Political and Sociocultural Change

Finally, related to awareness and education, artists have historically been at the forefront of social movements—stimulating and sustaining collective action and political will. More broadly, art has the capacity to humanize populations and issues, offering new frames through which to see the “other.” This can create perspective shifts that lead to sociocultural change. Such shifts are critical for persuading voters and legislators about necessary policy changes, and for shifting norms and narratives that perpetuate inequity.

As the field of public health focuses on these goals to advance health equity, it would do well to partner with artists and arts-engaged social movements that have organized and mobilized for change. In addition, artists and arts-related organizations may choose to partner with public health agencies or professionals in order to co-identify cultural narratives, inequitable practices, or local policies that are affecting health. Artists could then consider how their work will help organize, mobilize, re-narrate, or persuade toward established health goals.

Bringing Domains Together

Most arts-based programs, events, CFPs, or organizations aim for one or two of these broad domains, leaving behind ready possibilities for further impacts. For example, many youth arts programs seek to provide direct health benefits (therapeutic, educational), but don’t recognize youths’ art as a source of data, or as potential means of changing the hearts and minds of policymakers. Similarly, photovoice projects often elicit art for data and policy-change purposes, but fail to consider how to optimize direct health benefits.
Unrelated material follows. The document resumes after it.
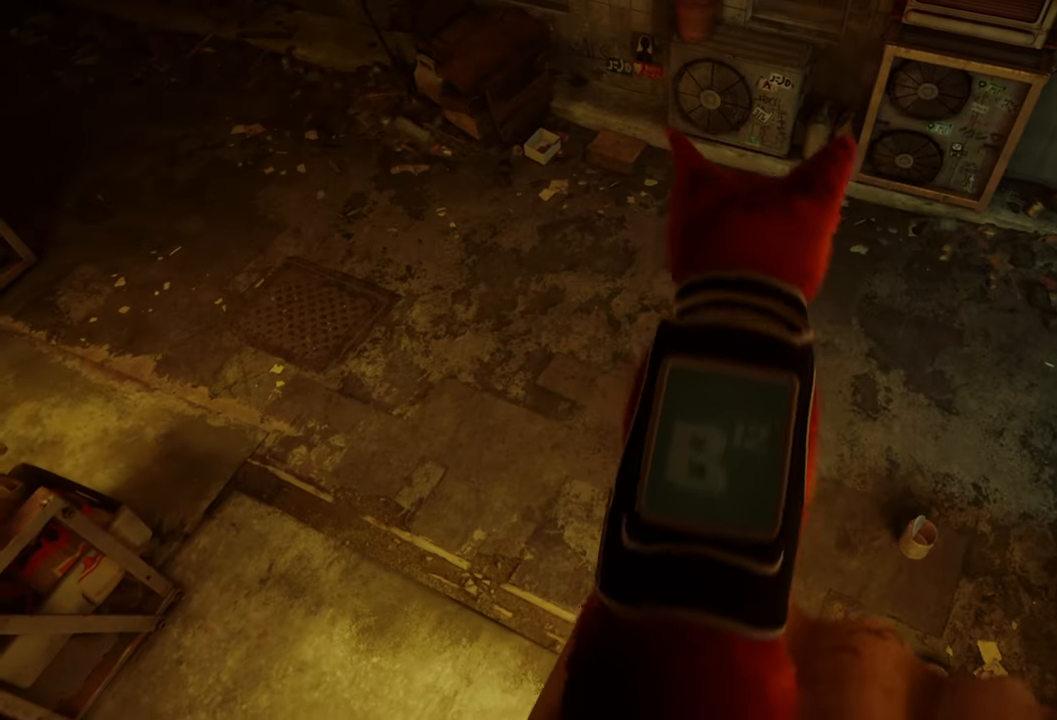
{"buttons": ["A"], "left_stick": "up-right", "right_stick": "center", "events": [[440, "A", "down"]]}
Adding these domains would not require program overhauls, but it would suggest new partnerships, priorities, and modes of outreach. Thinking in multiple domains isn’t about overextending our capacity, but about building networks and stimulating our imaginations.

The complex nature of the social determinants of health can render them difficult to identify, measure, and change. We can’t advance health equity without cross-sector, transdisciplinary work that builds on diverse strengths and multiple ways of knowing. To this work, the arts contribute multiple levels and forms of creativity, inquiry, rigor, and humanization—helping us see the world as it is, and helping us “make it over.”